Problem description:
Begin with the line containing "You are a scene reconstruction assistant." and reproduce it and all later lines exactly, through the last line of the records. Add nothing else.

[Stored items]
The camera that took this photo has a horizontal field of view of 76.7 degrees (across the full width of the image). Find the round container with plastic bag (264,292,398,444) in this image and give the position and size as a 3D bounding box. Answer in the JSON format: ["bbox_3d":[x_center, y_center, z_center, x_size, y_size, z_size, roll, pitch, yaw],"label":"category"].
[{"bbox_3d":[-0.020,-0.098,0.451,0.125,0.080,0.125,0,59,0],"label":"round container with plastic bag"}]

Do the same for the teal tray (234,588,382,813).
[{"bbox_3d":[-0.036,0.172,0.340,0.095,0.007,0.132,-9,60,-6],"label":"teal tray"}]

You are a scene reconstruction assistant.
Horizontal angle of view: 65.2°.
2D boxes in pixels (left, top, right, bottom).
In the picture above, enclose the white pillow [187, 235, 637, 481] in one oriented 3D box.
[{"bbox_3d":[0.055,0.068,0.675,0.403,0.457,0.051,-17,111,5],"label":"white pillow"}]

Finished task:
You are a scene reconstruction assistant.
Horizontal angle of view: 65.2°.
2D boxes in pixels (left, top, right, bottom).
In the picture above, enclose the white pillow [187, 235, 637, 481] in one oriented 3D box.
[{"bbox_3d":[0.055,0.068,0.675,0.403,0.457,0.051,-17,111,5],"label":"white pillow"}]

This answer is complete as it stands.